- [The task]: Although the data below holds other lines too, output only those from the line with "middle dip: (248, 288)" up to and including the line with "thumb tip: (588, 524)", exactly as they appear.

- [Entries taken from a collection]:
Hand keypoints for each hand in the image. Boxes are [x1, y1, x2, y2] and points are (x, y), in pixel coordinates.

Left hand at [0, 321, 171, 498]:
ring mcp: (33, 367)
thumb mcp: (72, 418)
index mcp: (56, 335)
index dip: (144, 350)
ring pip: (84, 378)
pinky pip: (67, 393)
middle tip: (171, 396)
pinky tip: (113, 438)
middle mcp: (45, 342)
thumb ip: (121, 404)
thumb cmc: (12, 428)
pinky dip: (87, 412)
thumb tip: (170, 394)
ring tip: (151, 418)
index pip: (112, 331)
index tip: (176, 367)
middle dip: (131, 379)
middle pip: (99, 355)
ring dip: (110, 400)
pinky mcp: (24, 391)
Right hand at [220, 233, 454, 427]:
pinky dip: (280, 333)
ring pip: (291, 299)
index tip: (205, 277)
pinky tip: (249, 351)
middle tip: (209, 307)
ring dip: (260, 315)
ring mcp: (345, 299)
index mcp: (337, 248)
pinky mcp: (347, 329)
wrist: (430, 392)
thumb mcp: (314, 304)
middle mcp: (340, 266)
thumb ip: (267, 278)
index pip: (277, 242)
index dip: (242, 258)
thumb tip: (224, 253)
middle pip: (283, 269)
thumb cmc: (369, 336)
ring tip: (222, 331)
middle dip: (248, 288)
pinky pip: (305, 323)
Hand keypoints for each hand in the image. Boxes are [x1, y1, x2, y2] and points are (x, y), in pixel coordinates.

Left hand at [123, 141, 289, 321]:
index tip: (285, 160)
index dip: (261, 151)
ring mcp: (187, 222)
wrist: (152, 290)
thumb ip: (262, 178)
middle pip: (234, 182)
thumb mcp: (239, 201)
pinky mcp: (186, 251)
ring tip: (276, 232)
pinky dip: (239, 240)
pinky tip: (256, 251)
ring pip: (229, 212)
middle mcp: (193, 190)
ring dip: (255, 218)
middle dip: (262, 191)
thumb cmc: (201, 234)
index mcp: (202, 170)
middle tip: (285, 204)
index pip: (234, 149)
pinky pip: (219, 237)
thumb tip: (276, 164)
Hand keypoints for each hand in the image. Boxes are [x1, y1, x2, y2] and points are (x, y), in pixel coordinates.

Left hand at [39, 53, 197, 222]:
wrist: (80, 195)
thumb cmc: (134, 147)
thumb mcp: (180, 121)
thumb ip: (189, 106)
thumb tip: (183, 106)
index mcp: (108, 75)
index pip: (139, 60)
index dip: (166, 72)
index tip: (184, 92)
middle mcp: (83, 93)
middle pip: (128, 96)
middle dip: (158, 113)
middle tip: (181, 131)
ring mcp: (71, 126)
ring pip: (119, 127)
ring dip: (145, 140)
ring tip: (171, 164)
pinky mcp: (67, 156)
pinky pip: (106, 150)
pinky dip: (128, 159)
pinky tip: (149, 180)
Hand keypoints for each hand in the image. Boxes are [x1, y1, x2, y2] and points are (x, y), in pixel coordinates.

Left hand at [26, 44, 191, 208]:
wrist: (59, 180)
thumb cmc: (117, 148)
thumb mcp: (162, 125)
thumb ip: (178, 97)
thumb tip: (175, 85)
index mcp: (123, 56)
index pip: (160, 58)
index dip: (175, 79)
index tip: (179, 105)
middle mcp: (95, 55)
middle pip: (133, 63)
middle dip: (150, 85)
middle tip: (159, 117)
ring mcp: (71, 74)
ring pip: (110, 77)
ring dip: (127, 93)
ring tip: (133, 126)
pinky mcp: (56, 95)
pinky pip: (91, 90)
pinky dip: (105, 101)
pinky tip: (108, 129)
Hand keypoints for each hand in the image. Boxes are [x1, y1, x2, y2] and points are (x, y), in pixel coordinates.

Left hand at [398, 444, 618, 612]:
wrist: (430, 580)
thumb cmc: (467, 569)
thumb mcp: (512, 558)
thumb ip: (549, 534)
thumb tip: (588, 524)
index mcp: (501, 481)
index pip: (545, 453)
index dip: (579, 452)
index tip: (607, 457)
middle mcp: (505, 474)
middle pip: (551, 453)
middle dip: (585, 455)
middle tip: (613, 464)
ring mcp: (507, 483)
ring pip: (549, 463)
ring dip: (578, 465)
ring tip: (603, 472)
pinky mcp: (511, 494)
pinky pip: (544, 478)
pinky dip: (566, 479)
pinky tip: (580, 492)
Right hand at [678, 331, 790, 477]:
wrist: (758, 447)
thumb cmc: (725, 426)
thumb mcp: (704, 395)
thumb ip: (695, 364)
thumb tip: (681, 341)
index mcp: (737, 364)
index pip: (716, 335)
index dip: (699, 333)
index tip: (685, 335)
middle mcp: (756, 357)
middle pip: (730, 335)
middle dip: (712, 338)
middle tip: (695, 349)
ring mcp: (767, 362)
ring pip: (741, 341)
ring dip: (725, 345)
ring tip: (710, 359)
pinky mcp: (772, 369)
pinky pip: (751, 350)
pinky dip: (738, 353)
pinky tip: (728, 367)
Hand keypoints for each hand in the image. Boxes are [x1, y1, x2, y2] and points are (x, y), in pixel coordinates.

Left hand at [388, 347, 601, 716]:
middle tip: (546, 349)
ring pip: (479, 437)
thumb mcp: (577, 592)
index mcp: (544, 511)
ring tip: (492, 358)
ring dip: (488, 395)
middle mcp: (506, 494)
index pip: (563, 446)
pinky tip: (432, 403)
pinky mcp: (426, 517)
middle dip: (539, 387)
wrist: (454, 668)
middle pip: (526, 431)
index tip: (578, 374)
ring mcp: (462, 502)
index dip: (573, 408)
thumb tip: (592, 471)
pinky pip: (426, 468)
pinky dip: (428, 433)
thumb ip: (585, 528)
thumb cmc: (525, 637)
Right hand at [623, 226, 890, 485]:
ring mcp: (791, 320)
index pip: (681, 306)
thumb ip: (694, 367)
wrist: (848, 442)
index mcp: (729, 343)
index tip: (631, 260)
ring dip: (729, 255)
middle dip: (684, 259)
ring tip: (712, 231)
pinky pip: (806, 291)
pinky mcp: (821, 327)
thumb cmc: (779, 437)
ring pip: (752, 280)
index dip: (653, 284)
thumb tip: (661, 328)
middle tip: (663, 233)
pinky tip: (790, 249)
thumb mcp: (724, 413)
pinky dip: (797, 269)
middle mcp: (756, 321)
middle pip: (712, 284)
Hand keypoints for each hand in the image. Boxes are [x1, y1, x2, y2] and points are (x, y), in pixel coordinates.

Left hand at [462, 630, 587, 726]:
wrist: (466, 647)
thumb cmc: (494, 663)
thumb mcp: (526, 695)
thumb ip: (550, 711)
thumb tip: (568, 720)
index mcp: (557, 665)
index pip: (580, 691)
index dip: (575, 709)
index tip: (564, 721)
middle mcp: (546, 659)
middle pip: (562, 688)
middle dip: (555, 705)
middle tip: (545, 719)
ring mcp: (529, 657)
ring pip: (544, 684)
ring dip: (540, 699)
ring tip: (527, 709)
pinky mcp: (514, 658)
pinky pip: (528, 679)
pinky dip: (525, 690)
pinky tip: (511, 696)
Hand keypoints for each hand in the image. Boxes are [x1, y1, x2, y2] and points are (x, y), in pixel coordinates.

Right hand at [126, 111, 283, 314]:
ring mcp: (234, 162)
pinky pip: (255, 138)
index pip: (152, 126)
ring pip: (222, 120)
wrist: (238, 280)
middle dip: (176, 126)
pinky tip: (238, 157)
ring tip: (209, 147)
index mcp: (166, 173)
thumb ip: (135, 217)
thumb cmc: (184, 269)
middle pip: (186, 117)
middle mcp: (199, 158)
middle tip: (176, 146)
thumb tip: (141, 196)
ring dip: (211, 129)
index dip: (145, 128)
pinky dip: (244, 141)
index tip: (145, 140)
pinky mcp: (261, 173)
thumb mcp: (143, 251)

- [Answer for the task]:
middle dip: (248, 288)
pinky pip: (305, 323)
Hand keypoints for each hand in the image. Boxes are [x1, y1, x2, y2] and points are (x, y), in pixel coordinates.

Left hand at [123, 141, 289, 321]:
index tip: (285, 160)
index dip: (261, 151)
ring mcp: (187, 222)
wrist: (152, 290)
thumb ip: (262, 178)
middle pip: (234, 182)
thumb mcp: (239, 201)
pinky mcp: (186, 251)
ring tip: (276, 232)
pinky dip: (239, 240)
pinky tip: (256, 251)
ring pip: (229, 212)
middle mcp: (193, 190)
ring dip: (255, 218)
middle dip: (262, 191)
thumb cmc: (201, 234)
index mcp: (202, 170)
middle tip: (285, 204)
index pip: (234, 149)
pinky pip: (219, 237)
thumb tip: (276, 164)
Hand keypoints for each hand in the image. Boxes are [x1, y1, x2, y2] and points are (x, y), in pixel coordinates.

Left hand at [39, 53, 197, 222]:
wrist: (80, 195)
thumb cmc: (134, 147)
thumb mcp: (180, 121)
thumb ip: (189, 106)
thumb tip: (183, 106)
index mcp: (108, 75)
index pip: (139, 60)
index dip: (166, 72)
index tip: (184, 92)
middle mcp: (83, 93)
middle pip: (128, 96)
middle dip: (158, 113)
middle tip: (181, 131)
ring mcp: (71, 126)
ring pip: (119, 127)
ring dip: (145, 140)
ring tip: (171, 164)
pinky mcp: (67, 156)
pinky pip: (106, 150)
pinky dip: (128, 159)
pinky tip: (149, 180)
Hand keypoints for each hand in the image. Boxes are [x1, y1, x2, y2] and points are (x, y), in pixel coordinates.

Left hand at [26, 44, 191, 208]:
wrist: (59, 180)
thumb cmc: (117, 148)
thumb mcp: (162, 125)
thumb ip: (178, 97)
thumb tip: (175, 85)
index mcp: (123, 56)
index pip: (160, 58)
index dip: (175, 79)
index tip: (179, 105)
middle mcp: (95, 55)
middle pip: (133, 63)
middle dip: (150, 85)
middle tip: (159, 117)
ring mcp: (71, 74)
ring pip: (110, 77)
ring dip: (127, 93)
ring tip: (133, 126)
pinky mcp: (56, 95)
pinky pip: (91, 90)
pinky dip: (105, 101)
pinky tip: (108, 129)
Hand keypoints for each hand in the image. Boxes are [x1, y1, x2, y2] and points are (x, y), in pixel coordinates.

Left hand at [398, 444, 618, 612]:
wrist: (430, 580)
thumb cmc: (467, 569)
thumb mcp: (512, 558)
thumb ip: (549, 534)
thumb tip: (588, 524)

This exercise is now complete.